Possible Duplicates:
HTML 5 versus XHTML 1.0 Transitional?
Why are (X)HTML 5 and XHTML 2 separate standards?
At the end of the day, why choose XHTML over HTML?

I mean, the HTML and XHTML models have been a mess for the past years.

I'm one of those web developers that when learned about a thing called "standards", that started to develop websites only in XHTML 1.0 Transitional and later XHTML 1.1. It seemed much better than the current (at the time, and now, still) HTML 4.01 format. Overall, seemed a better formed standard, forcing use to close every tag, allowing self close tags, etc... Also, I've seen much more websites developed in XHTML than HTML...

I know that XHTML 2.0 and HTML 5 are in the works for quite some time and I'm still confused by these two... As adopter of XHTML 1.x, my gut says to go when XHTML 2.0 over HTML 5 (when they are out of course). All I've seen about HTML 5 so far, was more multimedia oriented and I don't develop much of those websites. But I haven't seen that much about it either one of them. Still, I think that XHTML 2.0 seems the way to go for someone that mostly developed websites in XHTML 1.1.

Then I saw the Google Wave thing that Google is cooking up and I'm think that HTML 5 has some real potential, some cool features and it's not just for multimedia websites.

And now I'm thinking, which one is the future? XHTML 1.x seems more prominent these days, will XHTML 2.0 continue this trend or will HTML 5 take over? And why?

Better yet, why can't there be only one? Why do we need all these standards? I migh be a little off here but I always though that the XHTML standard variant was the "new" HTML 4 if you know what I mean. A replacement of sorts for this old standard know as the HTML 4 but it doesn't seem that way as you know have two new standards coming up, HTML 5 and XHTML 2.
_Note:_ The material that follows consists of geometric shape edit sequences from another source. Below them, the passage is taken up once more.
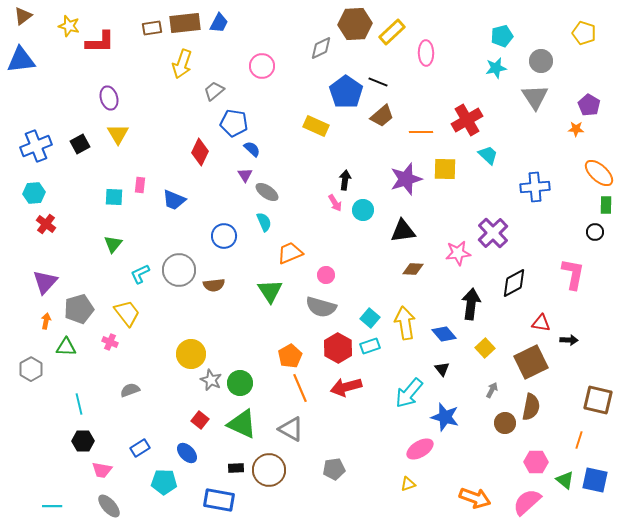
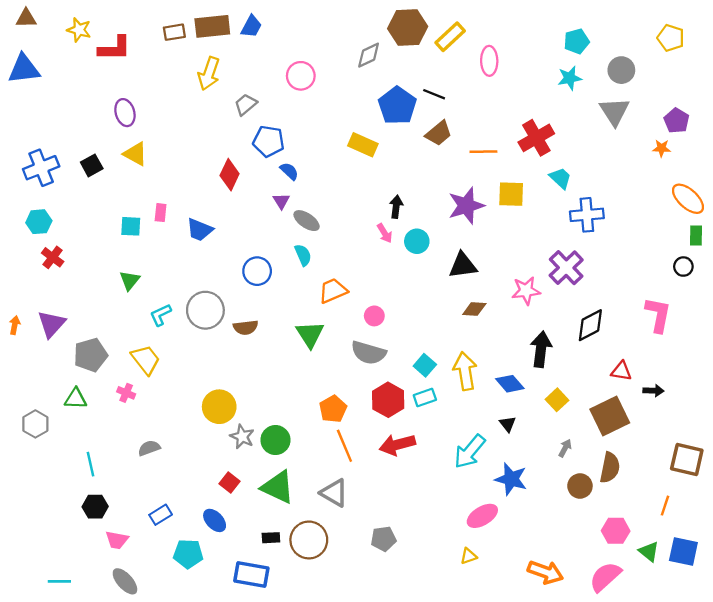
brown triangle: (23, 16) -> (26, 18), turned 36
yellow triangle: (118, 134) -> (135, 154), turned -30
blue cross: (535, 187) -> (587, 215), moved
orange arrow: (46, 321) -> (15, 325), moved

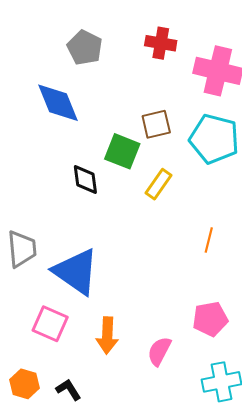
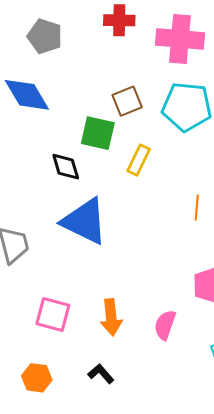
blue triangle: (76, 272) -> (85, 221), moved
black L-shape: (69, 390) -> (101, 374), moved

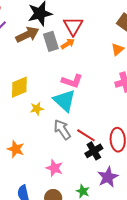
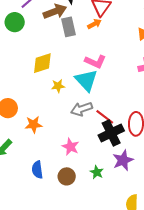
gray rectangle: (51, 41) -> (69, 27), moved
gray arrow: (62, 130) -> (82, 109), turned -80
orange star: (16, 149) -> (34, 124), turned -30
black cross: (94, 151) -> (111, 133), size x1.4

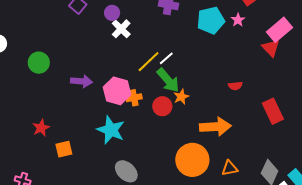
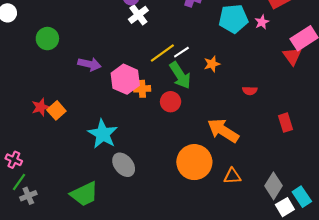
orange star: (181, 97) -> (212, 64), moved
red rectangle: (273, 111) -> (285, 123), size x0.7
orange arrow: (215, 127) -> (223, 131), turned -152
cyan star: (111, 130) -> (103, 134), moved
orange square: (64, 149) -> (56, 110), moved, turned -36

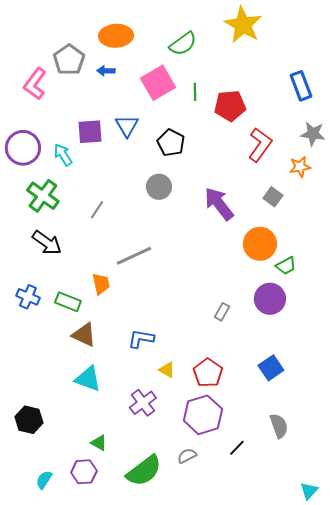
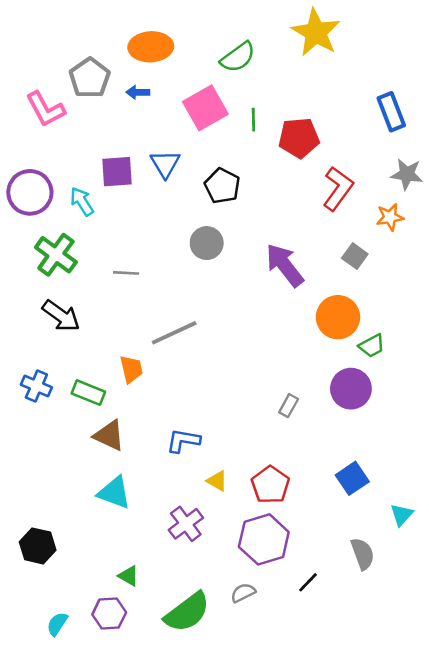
pink L-shape: (35, 84) -> (45, 109), turned -64
gray line: (97, 210) -> (126, 273), turned 60
cyan triangle: (309, 491) -> (402, 515), moved

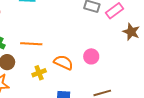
And to finish, where does XHTML 5 fits in the middle of all this mess?

+2  A: 

At its core, the question boils down to this: what do you want to do with the markup? I'd go on, but this has kinda been discussed to death already...

Please see:

Shog9
+1  A: 

Shog9's pointers address most of the points but:

And to finish, where does XHTML 5 fits in the middle of all this mess?

XHTML5 is HTML5 serialised to XML instead of to Tag Soup (so it can be processed with XML tools).